Potter did not finish but looked up the corridor as a door opened.
“Sir, we’re ready for Mr. Malfoy,” one of the Aurors announced. Potter nodded.
“Sorry about this, Malfoy, hopefully it won’t take long.” Potter had slipped back to his surname.
It took hours. After having his memories extracted and reviewed by Potter, Alastor Gumboil, someone from the Minister’s office, and someone from the Wizengamot, Draco was allowed to return home. It was nearly two in the morning.
He stepped into the foyer of the Manor, his coat over his arm, and paused. His father was standing at the base of the stairs in his dressing robe and wand in his hand, ready to hex the late arrival.
Brutus was soon at his side, taking his coat.
“Master needs supper,” Brutus grumbled.
“Not now…” he whispered, passing the elf to go to Lucius.
Lucius surely had been up reading in his study, as he usually did before a late bedtime.
“What’s happened?” the older man asked, apparently seeing something in his face.
He shook his head. “Not now. I need…I need to lay down,” he whispered.
Lucius scowled, lowered his wand and reached to grab his arm before he could pass by and head up the stairs. It was just like Lucius to lash out, but he paused before his father, looking so old in the few candles still lit, could demonstrate his unassuming strength.
“Draco?” he grumbled.
He took a step back and slowly regarded his father, shorter than him since he was full grown. Lucius Malfoy was still so fey, but the lines in his face had grown harsher. The silvery hair was thinner, his mouth more like a gash. Once upon a time, Lucius Malfoy had been so imposing, handsome even, but after the War, the time in Azkaban, and his complete fall from grace, Lucius Malfoy was just a pale old man.
“A child was killed.”
Lucius’s silvery gray eyes blinked slowly, his mouth setting.
“A Hogwarts student?” he intoned.
He shook his head, feeling strands falling from the tie on his hair. “A young child, Granger’s son.”
Lucius’ expression darkened. “Not Scor--”
“I found him, Lucius. I…I had to submit to Ministry questioning. They think…think Borgin is responsible.”
“Jasper? Why ?”
He sighed and made to move to the stairs.
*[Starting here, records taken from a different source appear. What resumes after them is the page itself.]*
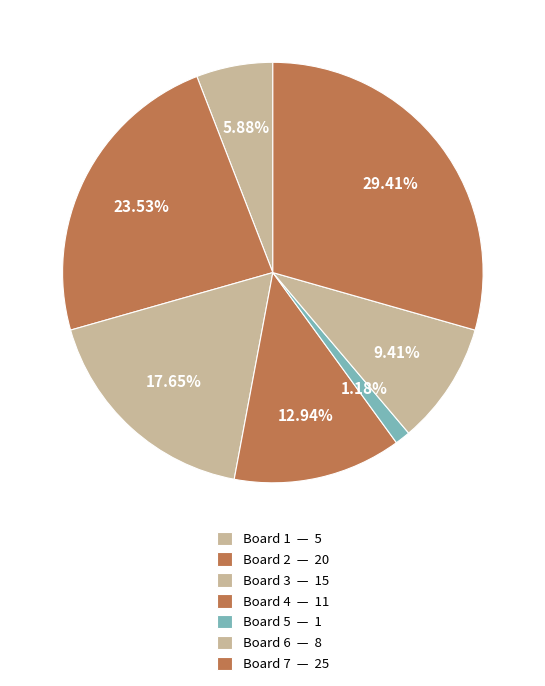

Is there any slice that represents more than half of the pie?

No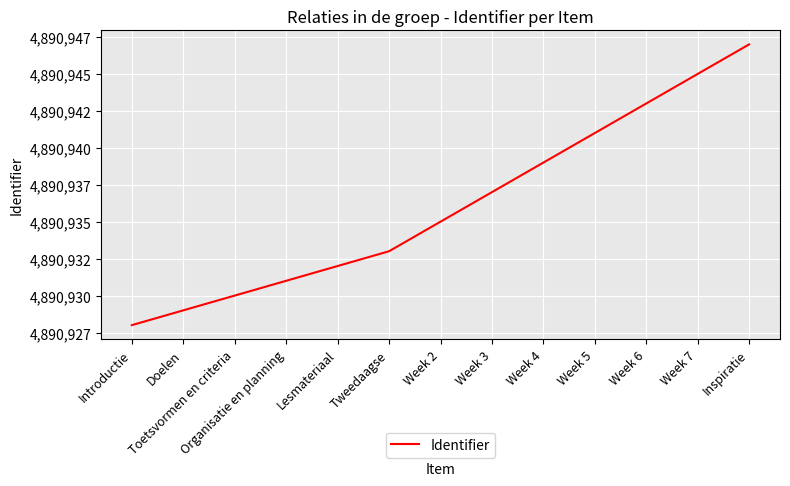

Which label corresponds to the smallest value in the chart?

Introductie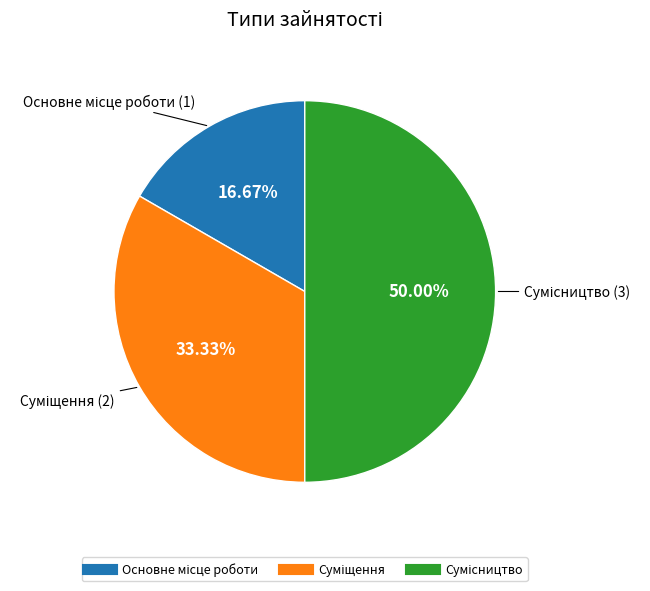

How many segments does this pie chart have?

3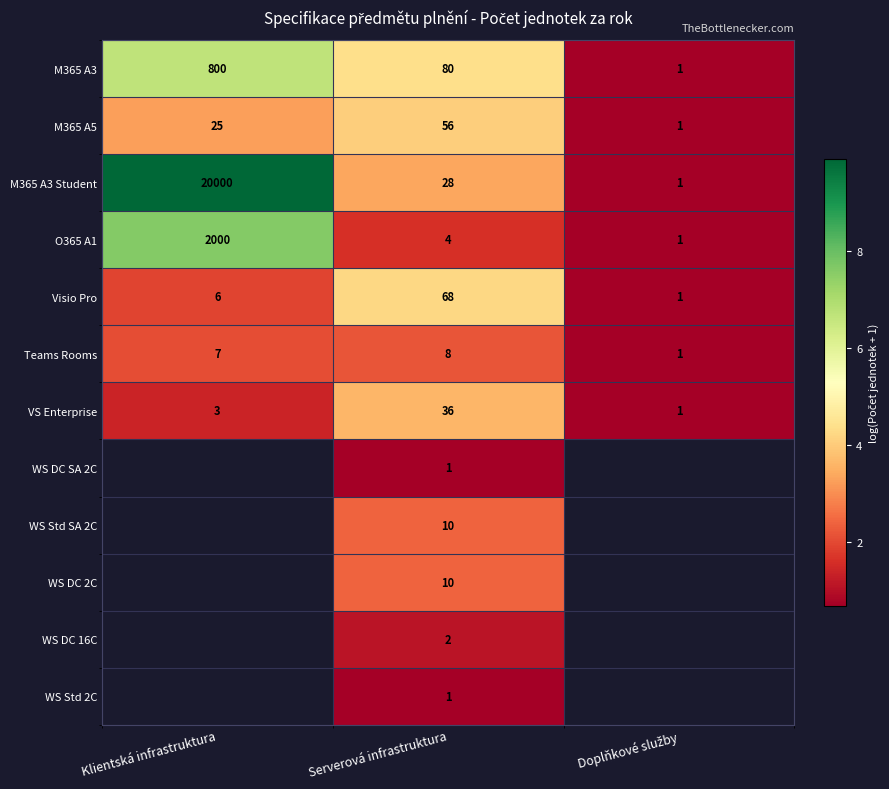

Which label corresponds to the smallest value in the chart?

Doplňkové služby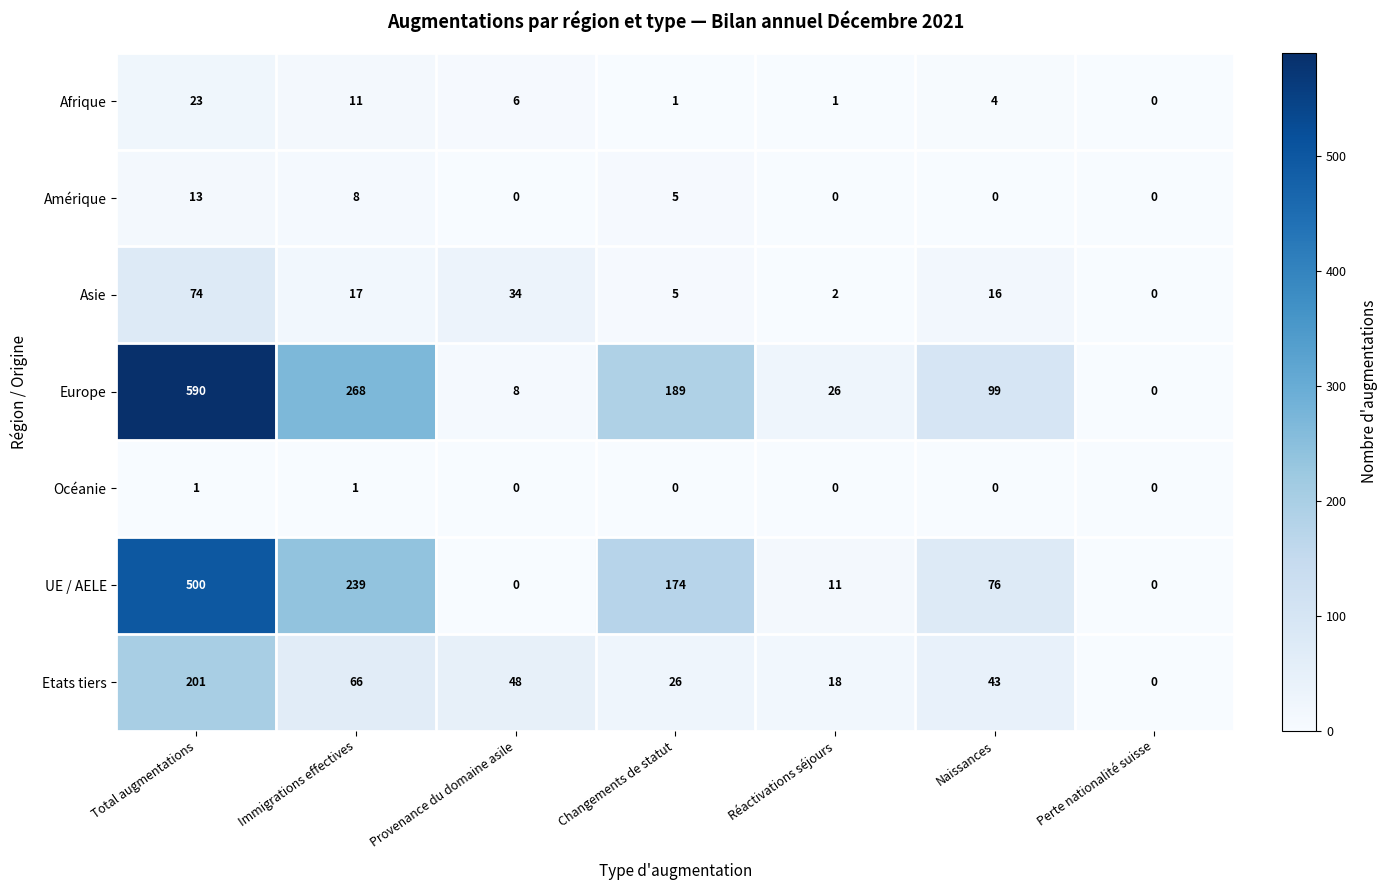

Where does the Afrique series first go above 4?

Total augmentations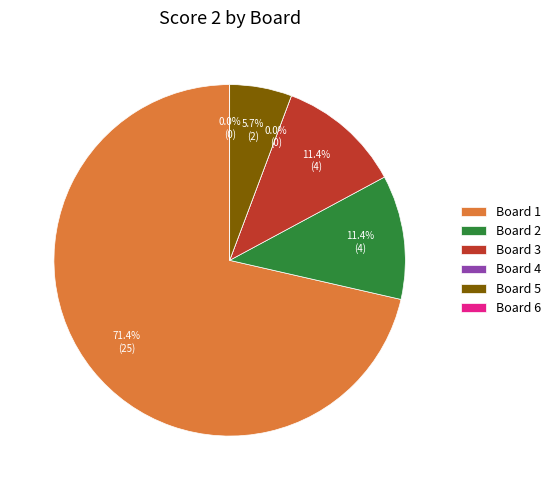

What is the smallest slice in the pie chart?

Board 4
He was so tired. He just wanted to sleep.
“Draco!” Lucius snapped.
“Because I bound him and Stunned him trying to flee the scene,” he growled.
Lucius’ lips parted, his eyes blinking. “But you’re not…”
“Not now, Lucius, please . I need some rest. I need to collect Scorpius in a few hours.”
Lucius’ expression shuttered, but he did not feel like saying anything more. He bounded up the stairs and toward his room. Brutus had his bed turned down on the right side, Cooling Charms on the sheets. He did not undress other than to pull his tie off, unbutton his shirt, and fall face first into the bed.
‘Poor little thing, he must have been so scared,’ Tori whispered, sitting on her disused side of the bed, her fingers touching the back of his head. ‘Stabbing…it must have hurt so much.’
“Enough, please ,” he muttered into the mattress. “I don’t want to think about it now.”
‘Call Brutus for a Dreamless Sleep. You fetch Scorpius from King’s Cross tomorrow, you need to rest, look strong for him. He might need you more than you think.’
He rolled onto his side, looking at Tori’s empty side of the bed. He had considered changing the room, the bed, after she was gone, but he could not bring himself to do it. Rolling onto his back, he called for Brutus and did just as his dead wife suggested.